These fields understand an experiment as a project temporarily implemented on a limited scale, which injects flexibility into the policy process (Tassey 2014). However, the concept has otherwise stretched with use; in adaptive management, experimentation is expected to provide reliable evidence of whether new management interventions work in complex settings. In transition management, experiments are viewed favourably as niche level projects that are used to diffuse an innovation on a wider scale. In climate governance, experiments are radical innovations, novel improvements that exist outside the political status quo and seek to transform it (Castán Broto and Bulkeley 2013).1 Experimentation has recently found a place in the policy innovations literature, where it has been suggested experiments maintain an evaluative function while generating new, innovative policy action (Jordan and Huitema 2014). Following this, a definition of a policy experiment is constructed that captures these characteristics: “a temporary, controlled field-trial of a policy-relevant innovation that produces evidence for subsequent policy decisions”. Ultimately, this definition underlines the assertion that the act of experimentation should be explicit: without appraisal of the intervention’s effects, there is only demonstration of a new initiative, and without innovation, only established ideas are being evaluated.

Various reasons actors choose to conduct an experiment are explored in the literature. Experiments provide substantive evidence of how a proposed policy works in action (Greenberg et al. 2003), but they also have many political uses. They can manipulate the policy process by delaying decision-making, or exploit a window of opportunity and set the policy agenda (Ibid.). Experimentation can bring a broader range of actors and ideas into the policy process by creating “shadow networks” (Olsson et al. 2006), and experiments can build acceptance amongst the local community, which helps us understand what is “appropriate” from their perspective (Greenberg et al. 2003; Millo and Lezaun 2006; Sanderson 2009).

The next section introduces the framework used to assess the relationship between experimentation and effectiveness. Two typologies are developed: one that stems from science–policy evaluation and used to measure an experiment’s conceptual influence (Greenberg et al. 2003; Cash et al. 2003), and one that posits three different experiment designs as “ideal types” [in the sense of Weber (1968)]. Once the typologies are explained, the hypotheses about their relationship are outlined.

Analytical framework

Measuring effectiveness

The examination of knowledge production and use in policy making revolves around a number of themes. Venues used to produce knowledge for policy include expert advisory bodies, parliamentary select committees, and policy appraisal settings (Jordan and Russel 2014), of which experiments and pilots are variants.2 Experiments as knowledge producers at the science–policy interface are expected to provide decision-makers with evidence of the effects of a policy, which can have concrete or conceptual effects on its audience. In this context, we focus on how an experiment influences a policy actor’s mind set, and a conceptual utilisation process described as the gradual sedimentation of ideas into a policy network (Weiss 1977). This focus contrasts with concrete utilisation, where research findings are found to directly influence specific policy decisions (Greenberg et al. 2003) (also known as the knowledge-driven model in Weiss 1977). Although understanding the direct effects of knowledge on policy decisions is valuable, the number of interacting variables to be considered means demonstrating any impact on actual decisions would be difficult (Turnpenny et al. 2014). Measuring the perspectives of decision-makers, in contrast, is straightforward in comparison and broadens understanding of how experiments influence policy making. Whether a decision-maker uses experimental evidence in their decisions may depend on how favourably they perceive the experiment.

--- --- ---

▶ Short problem
Copy the text on policy experiments from "Various reasons actors" to "2006; Sanderson 2009).", and swap "policy process" for "policy cycle".

▶ Recorded information
--- --- ---

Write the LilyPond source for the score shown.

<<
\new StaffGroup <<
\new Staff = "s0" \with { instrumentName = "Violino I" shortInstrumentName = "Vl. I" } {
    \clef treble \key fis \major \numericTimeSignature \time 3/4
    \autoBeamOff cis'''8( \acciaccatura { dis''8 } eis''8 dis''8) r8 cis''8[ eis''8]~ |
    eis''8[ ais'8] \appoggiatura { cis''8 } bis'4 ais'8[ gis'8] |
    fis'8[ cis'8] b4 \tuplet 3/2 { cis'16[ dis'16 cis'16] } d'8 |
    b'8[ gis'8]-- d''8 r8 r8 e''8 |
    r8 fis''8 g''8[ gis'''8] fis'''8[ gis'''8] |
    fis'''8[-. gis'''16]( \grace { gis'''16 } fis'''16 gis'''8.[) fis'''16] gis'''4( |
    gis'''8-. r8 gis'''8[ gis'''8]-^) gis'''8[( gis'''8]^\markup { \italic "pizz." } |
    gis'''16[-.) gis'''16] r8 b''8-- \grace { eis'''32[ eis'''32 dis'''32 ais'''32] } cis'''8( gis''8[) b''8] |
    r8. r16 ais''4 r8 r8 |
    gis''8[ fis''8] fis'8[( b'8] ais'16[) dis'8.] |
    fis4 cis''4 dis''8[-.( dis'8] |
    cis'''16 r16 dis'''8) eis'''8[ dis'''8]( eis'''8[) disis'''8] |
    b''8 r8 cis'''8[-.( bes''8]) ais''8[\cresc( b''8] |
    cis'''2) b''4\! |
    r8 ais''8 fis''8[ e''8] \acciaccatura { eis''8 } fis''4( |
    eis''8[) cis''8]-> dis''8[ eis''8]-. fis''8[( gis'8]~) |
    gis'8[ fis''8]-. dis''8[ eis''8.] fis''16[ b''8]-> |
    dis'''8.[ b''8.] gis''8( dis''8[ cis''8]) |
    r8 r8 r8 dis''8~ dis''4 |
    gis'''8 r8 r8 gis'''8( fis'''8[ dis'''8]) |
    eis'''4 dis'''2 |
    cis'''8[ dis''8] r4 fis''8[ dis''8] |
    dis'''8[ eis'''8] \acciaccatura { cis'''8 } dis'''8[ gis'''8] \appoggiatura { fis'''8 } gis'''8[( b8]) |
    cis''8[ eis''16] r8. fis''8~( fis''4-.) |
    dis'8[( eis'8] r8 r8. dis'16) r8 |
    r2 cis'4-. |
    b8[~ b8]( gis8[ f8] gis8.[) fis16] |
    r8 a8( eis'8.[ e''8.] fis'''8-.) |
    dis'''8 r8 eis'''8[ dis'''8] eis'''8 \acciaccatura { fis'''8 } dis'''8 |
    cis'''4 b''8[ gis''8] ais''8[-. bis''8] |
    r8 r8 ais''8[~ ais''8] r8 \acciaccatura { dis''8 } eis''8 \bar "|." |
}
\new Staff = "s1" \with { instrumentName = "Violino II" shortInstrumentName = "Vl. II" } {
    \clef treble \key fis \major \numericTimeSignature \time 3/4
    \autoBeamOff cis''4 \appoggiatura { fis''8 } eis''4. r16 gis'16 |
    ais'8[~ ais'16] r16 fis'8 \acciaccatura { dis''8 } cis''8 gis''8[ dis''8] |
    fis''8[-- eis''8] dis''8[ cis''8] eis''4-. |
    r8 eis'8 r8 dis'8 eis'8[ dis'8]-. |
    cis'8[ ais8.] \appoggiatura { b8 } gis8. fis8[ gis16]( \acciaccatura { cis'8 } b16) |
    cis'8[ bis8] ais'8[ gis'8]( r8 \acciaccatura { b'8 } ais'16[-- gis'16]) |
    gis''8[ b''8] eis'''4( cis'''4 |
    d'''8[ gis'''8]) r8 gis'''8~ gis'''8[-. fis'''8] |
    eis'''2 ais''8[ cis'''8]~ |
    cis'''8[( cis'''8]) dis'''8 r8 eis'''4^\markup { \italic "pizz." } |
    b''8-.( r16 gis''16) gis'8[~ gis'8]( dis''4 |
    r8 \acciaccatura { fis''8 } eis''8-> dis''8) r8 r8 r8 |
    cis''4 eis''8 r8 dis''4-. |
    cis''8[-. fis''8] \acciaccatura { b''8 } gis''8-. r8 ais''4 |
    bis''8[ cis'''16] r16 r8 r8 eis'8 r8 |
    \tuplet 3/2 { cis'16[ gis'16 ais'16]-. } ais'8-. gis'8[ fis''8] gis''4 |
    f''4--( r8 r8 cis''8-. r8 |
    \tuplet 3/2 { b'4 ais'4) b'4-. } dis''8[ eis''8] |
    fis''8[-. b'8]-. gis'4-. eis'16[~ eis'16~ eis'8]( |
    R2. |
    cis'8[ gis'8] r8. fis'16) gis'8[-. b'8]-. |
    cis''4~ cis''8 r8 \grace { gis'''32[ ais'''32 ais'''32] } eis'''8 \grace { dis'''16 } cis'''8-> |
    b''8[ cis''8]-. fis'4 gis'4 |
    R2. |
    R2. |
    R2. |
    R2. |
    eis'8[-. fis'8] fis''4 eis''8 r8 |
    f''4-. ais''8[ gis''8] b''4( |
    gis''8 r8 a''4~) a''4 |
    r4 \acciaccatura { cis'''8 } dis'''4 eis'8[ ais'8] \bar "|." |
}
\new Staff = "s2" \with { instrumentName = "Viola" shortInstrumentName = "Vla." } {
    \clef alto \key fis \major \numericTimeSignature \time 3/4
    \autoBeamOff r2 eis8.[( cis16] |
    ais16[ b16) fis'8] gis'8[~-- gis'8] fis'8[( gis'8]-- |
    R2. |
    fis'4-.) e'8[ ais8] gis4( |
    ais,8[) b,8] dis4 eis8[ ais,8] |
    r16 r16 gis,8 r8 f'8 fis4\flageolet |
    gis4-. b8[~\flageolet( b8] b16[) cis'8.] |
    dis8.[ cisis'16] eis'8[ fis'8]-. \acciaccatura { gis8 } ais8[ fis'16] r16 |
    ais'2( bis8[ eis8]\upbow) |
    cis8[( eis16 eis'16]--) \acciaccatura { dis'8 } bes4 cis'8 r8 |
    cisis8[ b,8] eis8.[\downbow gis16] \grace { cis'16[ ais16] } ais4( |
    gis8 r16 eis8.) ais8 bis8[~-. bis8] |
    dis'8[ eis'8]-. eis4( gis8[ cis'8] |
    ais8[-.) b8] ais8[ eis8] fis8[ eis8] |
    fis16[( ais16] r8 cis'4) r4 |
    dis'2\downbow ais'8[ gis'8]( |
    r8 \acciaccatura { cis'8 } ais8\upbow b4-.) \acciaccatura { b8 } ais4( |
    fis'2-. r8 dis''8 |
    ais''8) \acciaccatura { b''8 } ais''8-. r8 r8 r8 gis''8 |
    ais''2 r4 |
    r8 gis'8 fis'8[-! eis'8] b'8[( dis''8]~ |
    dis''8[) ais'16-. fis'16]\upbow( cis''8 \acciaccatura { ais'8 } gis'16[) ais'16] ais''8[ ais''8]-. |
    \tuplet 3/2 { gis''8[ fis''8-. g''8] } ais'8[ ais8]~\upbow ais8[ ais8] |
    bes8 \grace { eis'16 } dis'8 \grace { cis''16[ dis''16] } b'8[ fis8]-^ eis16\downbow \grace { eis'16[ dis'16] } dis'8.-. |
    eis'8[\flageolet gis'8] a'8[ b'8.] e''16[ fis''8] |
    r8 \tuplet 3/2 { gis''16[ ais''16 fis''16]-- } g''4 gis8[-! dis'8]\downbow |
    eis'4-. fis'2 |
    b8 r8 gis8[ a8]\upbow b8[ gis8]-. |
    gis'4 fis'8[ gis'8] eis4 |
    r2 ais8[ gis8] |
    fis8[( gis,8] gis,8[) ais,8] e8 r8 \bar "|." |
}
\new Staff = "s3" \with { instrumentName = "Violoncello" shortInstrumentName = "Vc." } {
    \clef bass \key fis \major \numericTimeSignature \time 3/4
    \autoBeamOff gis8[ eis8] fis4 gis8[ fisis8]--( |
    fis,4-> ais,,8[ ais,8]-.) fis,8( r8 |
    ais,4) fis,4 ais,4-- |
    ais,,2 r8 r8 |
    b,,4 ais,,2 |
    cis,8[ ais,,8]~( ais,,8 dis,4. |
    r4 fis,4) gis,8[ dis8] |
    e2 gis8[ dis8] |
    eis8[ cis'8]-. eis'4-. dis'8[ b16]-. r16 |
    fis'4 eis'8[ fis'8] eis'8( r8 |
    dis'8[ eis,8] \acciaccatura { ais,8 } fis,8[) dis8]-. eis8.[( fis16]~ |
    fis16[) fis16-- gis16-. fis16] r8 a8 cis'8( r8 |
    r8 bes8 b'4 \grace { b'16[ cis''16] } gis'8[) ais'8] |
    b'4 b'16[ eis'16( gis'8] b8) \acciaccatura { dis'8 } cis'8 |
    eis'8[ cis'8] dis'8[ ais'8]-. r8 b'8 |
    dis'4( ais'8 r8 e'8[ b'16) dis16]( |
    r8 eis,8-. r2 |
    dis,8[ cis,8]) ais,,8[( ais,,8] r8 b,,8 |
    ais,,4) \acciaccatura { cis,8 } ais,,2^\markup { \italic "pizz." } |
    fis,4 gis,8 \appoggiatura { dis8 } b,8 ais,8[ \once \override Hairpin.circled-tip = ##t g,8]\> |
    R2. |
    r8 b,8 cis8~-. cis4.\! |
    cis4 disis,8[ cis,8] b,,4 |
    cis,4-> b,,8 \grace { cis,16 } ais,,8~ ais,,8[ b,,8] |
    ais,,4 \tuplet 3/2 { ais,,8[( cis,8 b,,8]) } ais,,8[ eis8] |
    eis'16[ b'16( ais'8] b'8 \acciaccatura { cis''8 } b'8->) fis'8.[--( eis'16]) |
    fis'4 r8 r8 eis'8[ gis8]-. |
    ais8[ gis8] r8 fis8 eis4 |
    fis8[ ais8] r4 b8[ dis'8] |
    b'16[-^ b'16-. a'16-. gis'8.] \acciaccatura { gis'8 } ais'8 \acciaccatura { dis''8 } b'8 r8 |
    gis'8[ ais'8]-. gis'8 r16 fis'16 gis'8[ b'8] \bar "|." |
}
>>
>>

--- --- ---

▶ Written answer
Various reasons actors choose to conduct an experiment are explored in the literature. Experiments provide substantive evidence of how a proposed policy works in action (Greenberg et al. 2003), but they also have many political uses. They can manipulate the policy cycle by delaying decision-making, or exploit a window of opportunity and set the policy agenda (Ibid.). Experimentation can bring a broader range of actors and ideas into the policy cycle by creating “shadow networks” (Olsson et al. 2006), and experiments can build acceptance amongst the local community, which helps us understand what is “appropriate” from their perspective (Greenberg et al. 2003; Millo and Lezaun 2006; Sanderson 2009).